Rights goals at odds with war on terror

Alliances are sought despite poor records

January 27, 2002|By Mark Matthews | Mark Matthews,SUN NATIONAL STAFF

WASHINGTON - As it expands its war on terrorism beyond Afghanistan, the United States finds the need to gain support from other governments clashing with long-standing commitments to expand human rights and democracy worldwide.
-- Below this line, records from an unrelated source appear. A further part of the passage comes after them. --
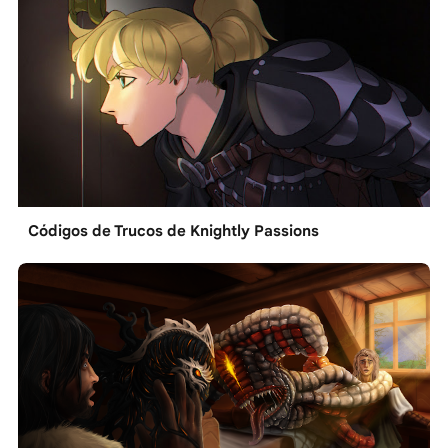
Códigos de Trucos de Knightly Passions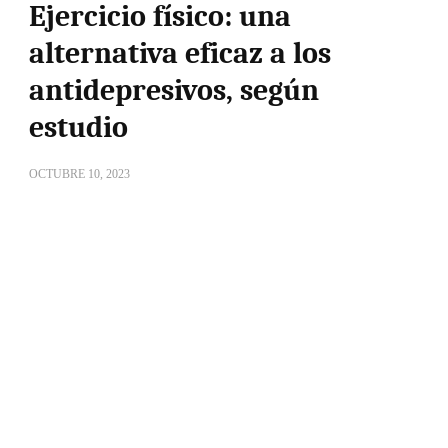
Ejercicio físico: una
alternativa eficaz a los
antidepresivos, según
estudio
OCTUBRE 10, 2023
From Indonesia to the Middle East, the United States is reaching out to governments and military establishments with poor or questionable human rights records for help in uprooting al-Qaida cells and cracking down on Islamic terrorists threatening Americans, garbling its message on human rights.

Nowhere will this clash of interests be in plainer view than today in Uzbekistan, whose authoritarian government is waging a war against Islamic extremists marked by what human rights groups say is suppression of dissent, torture and widespread arrests of people for practicing conservative Muslim beliefs.

FOR THE RECORD - An article Sunday incorrectly described Dushanbe as the capital of Uzbekistan. Dushanbe is the capital of Tajikistan. Tashkent is the capital of Uzbekistan. The Sun regrets the error.

In a show of disapproval, the United States is refusing to send election observers to today's referendum, which would extend the one-party rule of President Islam Karimov to 2012. "Basically, it's a joke," one U.S. official said of the referendum.

But at the same time, a high-level U.S. delegation of State Department and Pentagon officials will be in Tashkent, the Uzbek capital, today to deepen America's security and economic relationship with Uzbekistan, which has won $100 million in aid for providing a U.S. base for the war in neighboring Afghanistan.

Meanwhile, the U.S. military's detention of al-Qaida and Taliban fighters in Cuba continues to draw complaints from America's European allies despite the Pentagon's insistence that the men are being treated humanely.

"There's a conflict between a human rights agenda they're still committed to and a counterterror agenda that's taking precedence right now," said Tom Malinowski, Washington advocacy director for Human Rights Watch.

In a report Jan. 16, the international watchdog group warned that the anti-terror campaign led by the United States was "inspiring opportunistic attacks on civil liberties around the world."

"Some countries, such as Russia, Uzbekistan and Egypt, are using the war on terror to justify abusive military campaigns or crackdowns on domestic political opponents," Human Rights Watch said.

Nina Bang-Jensen of the Coalition for International Justice cautioned that the administration may "ally with some pretty awful regimes."

"I hope as we make temporary alliances we retain the right to criticize," she said. But she added: "Terrorists are the ultimate abusers of human rights. They kill civilians and attempt to close down open societies."

The State Department acknowledges that human rights violations undermine the war on terrorism by so limiting peaceful forms of dissent that opponents of oppressive governments may feel they have no alternative to violence.

"We believe around the world that the best guarantee of stability, the best way to avoid terrorism and some of the sources of terrorism is to offer political avenues to resolve issues, to offer avenues for freedom of expression," State Department spokesman Richard Boucher said last week. "We see maintaining and expanding human rights as an essential part of fighting terrorism."

`Taking advantage'

But fulfilling that pledge poses a problem. In the case of Russia, the Bush administration backed President Vladimir V. Putin's contention this fall that some Chechen rebels were aligned with Osama bin Laden's al-Qaida network. The American statement was widely seen as a reward to Putin for allowing the United States to base its forces on territory of the former Soviet Union for the campaign in Afghanistan.

Since then, "Russians are definitely taking advantage of the fact" to crush the rebellion "like a bug," a U.S. official said.

The Russian crackdown has become so brutal that Boucher denounced Russia on Jan. 10 for what he called a "number of credible reports of massive human rights violations" that "contribute to an environment that's favorable toward terrorism."

In the Israeli-Palestinian conflict, the administration in recent days has put all its emphasis on pressuring Yasser Arafat to clamp down on militant groups that dispatch gunmen and suicide bombers to kill Israeli civilians. In the process, it has been nearly silent about Israeli actions that it used to criticize harshly, such as targeted killings of Palestinian militants.

Officials say the administration reacts to each such killing on a case-by-case basis and is inclined to be understanding about Israel's targeting of a known terrorist.

The administration's approach has drawn little reaction from Capitol Hill, where even Democrats are sharply divided over what restraints to put on the administration's campaign against terrorism.


Congress recently adopted an amendment sponsored by Sen. Daniel K. Inouye, Democrat of Hawaii, that opens a loophole for the administration to resume military-to-military cooperation with Indonesia.